On 6/10/05, Jason Williams <[EMAIL PROTECTED]> wrote:
> Kevin wrote:
> 
> >Your choice of hardware will be dictated to a great extent by your choice
> >of operating system, and might also be influenced by your budget and
> >your employer -- in my case, corporate purchasing mandates that we
> >we buy from Dell, so I use the Dell PE1850 for "smaller" critical boxes.
> >
> >
> Very good point. I left that out by mistake.
> My first two choices for OS would be FreeBSD or OpenBSD. I am very
> familiar with both and run a few of them on our company network doing a
> variety of tasks
> 
> >With just 70 employees, even the lowly PE750 would be overkill.
> >
> Just saw that one on dell. Starts at about $550. Comes with 256mb RAM.
> Suggestion to upgrade more? Maybe 512 at the least, 1gb at best?
> CPU is fine. Single 40gb SATA drive. should be sufficient.

There's one nasty problem with the PE750 and OpenBSD -- if you go with
the SATA drives, the onboard controller is not supported in DMA mode,
so you would need to put a supported PCI controller in one of the two slots.

The embedded Intel 'em' controllers available on most Dell machines are
good gigabit Ethernet controllers.  The Broadcom 'bge' NICs found on a
few Dell products are less well regarded.


> >My first recommendation for the "corporate world" is to plan on purchasing
> >two identical machines and operate either behind a load-balancer or with
> >a reliable failover solution -- if you use Proxy Automatic Configuration 
> >(PAC)
> >instead of transparent proxy, you can even have the clients themselves do
> >both load-balancing and failover in the PAC script.
> >
> Yes. That is what I originally had in mind. Assuming I have the budget
> to buy two machines (hopefully I do), i would doing something very similar.

I'd almost go so far as to say it'd be better to purchase and deploy two cheap
Squid servers than one really good one :)

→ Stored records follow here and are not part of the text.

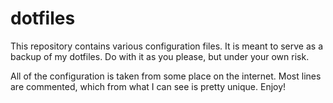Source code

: # dotfiles

This repository contains various configuration files. It is meant to serve as a backup of my dotfiles. Do with it as you please, but under your own risk.

All of the configuration is taken from some place on the internet. Most lines are commented, which from what I can see is pretty unique. Enjoy!
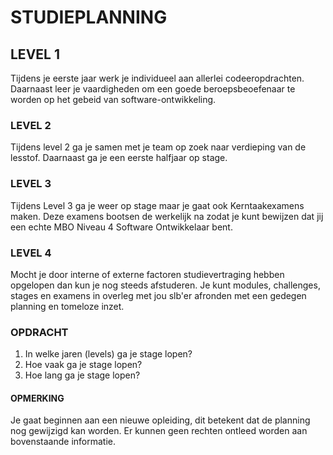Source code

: # STUDIEPLANNING

## LEVEL 1

Tijdens je eerste jaar werk je individueel aan allerlei codeeropdrachten. Daarnaast leer je vaardigheden om een goede beroepsbeoefenaar te worden op het gebeid van software-ontwikkeling.

### LEVEL 2

Tijdens level 2 ga je samen met je team op zoek naar verdieping van de lesstof. Daarnaast ga je een eerste halfjaar op stage.

### LEVEL 3

Tijdens Level 3 ga je weer op stage maar je gaat ook Kerntaakexamens maken. Deze examens bootsen de werkelijk na zodat je kunt bewijzen dat jij een echte MBO Niveau 4 Software Ontwikkelaar bent.

### LEVEL 4

Mocht je door interne of externe factoren studievertraging hebben opgelopen dan kun je nog steeds afstuderen. Je kunt modules, challenges, stages en examens in overleg met jou slb'er afronden met een gedegen planning en tomeloze inzet.

### OPDRACHT

1. In welke jaren (levels) ga je stage lopen?
2. Hoe vaak ga je stage lopen?
3. Hoe lang ga je stage lopen?

#### OPMERKING

Je gaat beginnen aan een nieuwe opleiding, dit betekent dat de planning nog gewijzigd kan worden. Er kunnen geen rechten ontleed worden aan bovenstaande informatie.

<!--- ------------ DIT COMMENTAAR LATEN STAAN AUB ------------
------------------ ------------------------------ ------------
------------------ eagle ref:44991616
------------------ ------------------------------ ------------
------------------ DIT COMMENTAAR LATEN STAAN AUB -------- -->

> >You mentioned the number of employees, but not the available bandwidth
> >or the current average and peak traffic volumes for desktop web browsing.
> >
> Well, we have a T-1 currently. One of my current tasks is to measure our
> bandwidth usage. It definitely needs to be cutback. The CEO was very
> nice in letting users "surf" freely for awhle. However, after a recent
> nasty incident, the door will slam shut on that very soon. Hence, the
> "go ahead" on my long awaited squid proxy server.

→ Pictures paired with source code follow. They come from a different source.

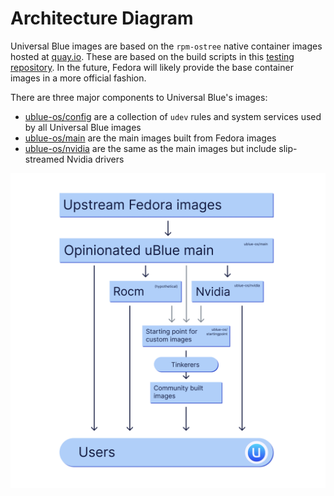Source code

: # Architecture Diagram

Universal Blue images are based on the `rpm-ostree` native container images hosted at [quay.io](https://quay.io/organization/fedora-ostree-desktops). These are based on the build scripts in this [testing repository](https://gitlab.com/fedora/ostree/ci-test). In the future, Fedora will likely provide the base container images in a more official fashion.

There are three major components to Universal Blue's images:

- [ublue-os/config](https://github.com/ublue-os/config) are a collection of `udev` rules and system services used by all Universal Blue images
- [ublue-os/main](https://github.com/ublue-os/main) are the main images built from Fedora images 
- [ublue-os/nvidia](https://github.com/ublue-os/nvidia) are the same as the main images but include slip-streamed Nvidia drivers

![Graph of the uBlue structure. Upstream Fedora images on the top, and only the opinionated main inherits from it. Users are on the bottom, and users get the Universal Blue main image, a hypothetical image intended for Amd gpus and another existing one for Nvidia gpus. A starting point image inherits from the main, Amd and Nvidia images, and it is intended for further customization by tinkerers into community-built images.](ublue-architecture-graph.png)
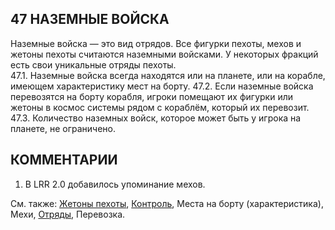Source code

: 47 НАЗЕМНЫЕ ВОЙСКА
---

Наземные войска — это вид отрядов. Все фигурки пехоты, мехов и жетоны пехоты считаются наземными войсками. У некоторых фракций есть свои уникальные отряды пехоты.  
47.1. Наземные войска всегда находятся или на планете, или на корабле, имеющем характеристику мест на борту.
47.2. Если наземные войска перевозятся на борту корабля, игроки помещают их фигурки или жетоны в космос системы рядом с кораблём, который их перевозит.  
47.3. Количество наземных войск, которое может быть у игрока на планете, не ограничено.  

КОММЕНТАРИИ
---
1) В LRR 2.0 добавилось упоминание мехов.

См. также: [Жетоны пехоты](inftantry_tokens.md), [Контроль](control.md), Места на борту (характеристика), Мехи, [Отряды](units.md), Перевозка.
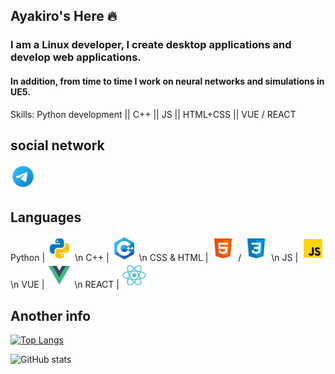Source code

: ## Ayakiro's Here 🔥
### I am a Linux developer, I create desktop applications and develop web applications.
#### In addition, from time to time I work on neural networks and simulations in UE5.

Skills: Python development || C++ || JS || HTML+CSS || VUE / REACT 


## social network
<a href="https://t.me/Ayakiro">
  <img src="image.png" width="40" height="40" alt="Telegram">
</a>

## Languages
Python |  <img src="python.svg" width="40" height="40" alt="python"> \n
C++ |  <img src="cpp.svg" width="40" height="40" alt="python"> \n
CSS & HTML |  <img src="html.svg" width="40" height="40" alt="python"> / <img src="css.svg" width="40" height="40" alt="python"> \n
JS |  <img src="js.svg" width="40" height="40" alt="python"> \n
VUE |  <img src="vue.svg" width="40" height="40" alt="python"> \n
REACT |  <img src="react.svg" width="40" height="40" alt="python">


## Another info
[![Top Langs](https://github-readme-stats.vercel.app/api/top-langs/?username=1Ayakiro1)](https://github.com/anuraghazra/github-readme-stats)

![GitHub stats](https://github-readme-stats.vercel.app/api?username=1Ayakiro1&show_icons=true)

You'd be hard pressed to find a server which isn't up to saturating a T1.

> Is there another plugin of some sort that works in conjunction with
> squid for web content filtering? I've come across another one called
> http://www.safesquid.com

This is the first I've seen of this product.  Interesting, and cheap.


> I really need some type of addition to squid to filter out crap and
> ensure it doesn't get on my users computers (spyware...). Since most of
> our vendors websites use only IE, I am unable to switch others to
> something like Firefox. So, im stuck

I stop the most annoying spyware with a combination of router ACLs
and blocking the spyware domains in my caching nameserver.

You can address a subset of spyware by upgrading your desktop AV
(Symantec, McAfee, etc) to add their host-based spyware protection.